For good reason many claim foul on the part of Zanu-PF, but it appears as though it's back to the waiting game to see who will rule the country. God bless and peace be with you Zimbabwe.

01 May 2008

Fresh fish fillets

posted by Paul
Gutting the fishFishing boats arrive in Kalk Bay after a long shift out at sea. Fishermen hop off the boat and unload crate after crate of ice-covered fish. A few men are responsible for scaling the fish, but this lady is the one who knows just how to cut them up into perfect-looking fillets. I watched her for a while and it was clear that she's being doing this job for years - she worked efficiently and absolutely precisely.

I would have bought a fish from her, but thought it not wise to attempt the long train trip home with a freshly cut fish under my arm.

30 April 2008

Gone fishing

posted by Kerry-Anne
FishingAll recreational fishers in South Africa are required by law to buy recreational fishing permits with the implication of such a permit being that the fish caught under it may not be sold.

The recreational permit imposes daily fishing limits (as far as quantity is concerned) and limits fishers to certain periods of the year. This ruling was put in place to protect the marine life during breeding periods as well as limit conflict between commercial and recreational fishing.

If you're planning a fishing trip to Cape Town, just take note that there are areas where fishing is prohibited. I'm not familiar with the specific areas, but I know (for example) that the Boulders area in False Bay forms part of a conservation area where even thinking of fishing is subject to a hefty fine. ;)

29 April 2008

Kalky's fish and chips

posted by Kerry-Anne
No trip to the False Bay coast (or any fishing town, for that matter) is complete without a lunch of fish and chips. Kalky's is, as the name indicates, located on Kalk Bay harbour, which means that you can expect to be served really, really fresh fish here - so fresh that an hour or two before it was still somebody's cousin or aunt, in fact.

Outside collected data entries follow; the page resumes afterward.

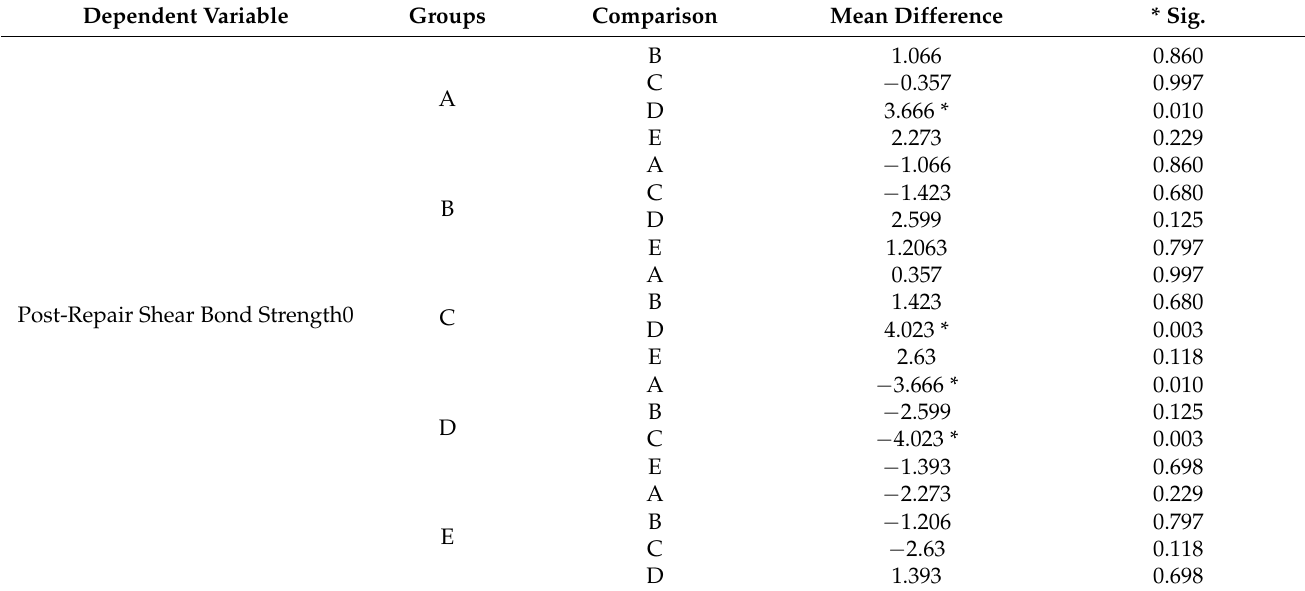
Table 5. Multiple comparisons and mean differences of the shear bond strength (MPa) after the ceramic repair by Post Hoc Tukey HSD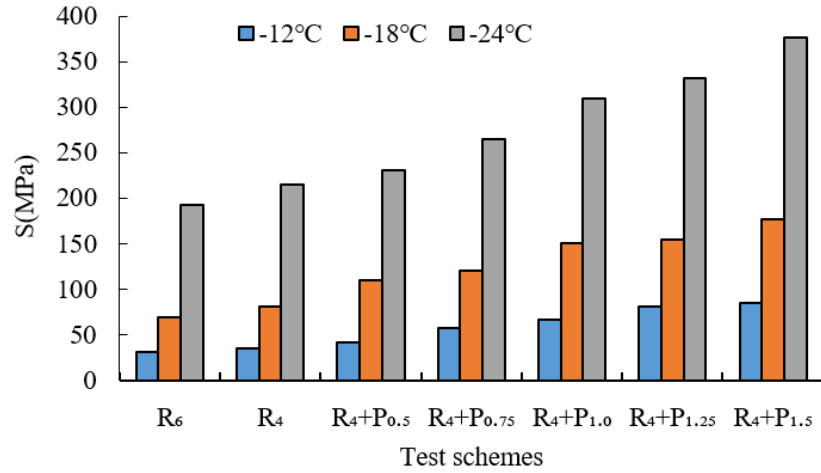
Figure 13. Creep stiffness of PPA – SBR and DH – 70# asphalt.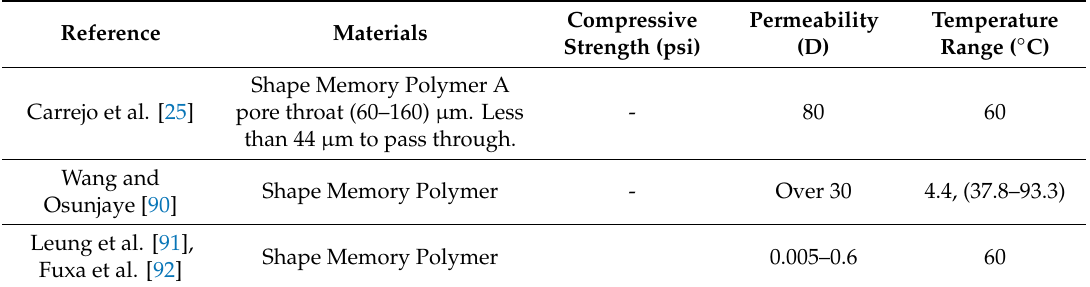
Table 13. Shape memory polymers methods to consolidate sand formation.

A friend suggested that this is the place to go if you really just want to eat fish and chips - it's unpretentious, and the food is straightforward, tasty and filling.

28 April 2008

The Amber-Rose at Kalk Bay

posted by Paul
Kalk Bay is a small sea-side suburb of Cape Town, situated on the False Bay coast, and known mostly for its harbour and small fishing boats - the Amber-Rose being just one of many.

It was a cool and windy day today, so walking out on the pier was a somewhat chilly experience. Nevertheless, we saw hardy fishermen casting their lines, taking their boats out to sea, and gutting their catch along the water's edge. I truly think that fishermen must be a special breed.

27 April 2008

General Electric

posted by Paul
General Electric RadioGeneral Electric is one of the hugely pervasive brands that made its way to South Africa many years ago, in 1894. The company left our shores in 1985 in a stand against apartheid, returning only in 1995 after apartheid had been abolished.

I'm not sure how old this radio is. Some of you might remember it from the days of your youth. If you click on the photo you'll see a larger version with a list of countries and cities like Moscow, France and Norway. Surely it's not possible that a radio in South Africa could actually receive a signal from as far away as Moscow?

26 April 2008

Cheetah!

posted by Paul
We visited the Cheetah Outreach Project at Spier wine estate today. The facility is a cheetah conservation project that serves mostly as a conservation education facility and fund-raising initiative.

So, on your next trip to Cape Town be sure to visit the Cheetahs at Spier. If you bring a little extra money along you'll have an opportunity to visit the cheetahs inside their enclosure, and even stroke them - if you're brave enough!

Being able to reach a speed of 120km/h makes the Cheetah the fastest land animal around. They are reportedly able to accelerate from 0 to 110km/h in only 3 seconds... which is more than twice as fast as my 6-cylinder BMW!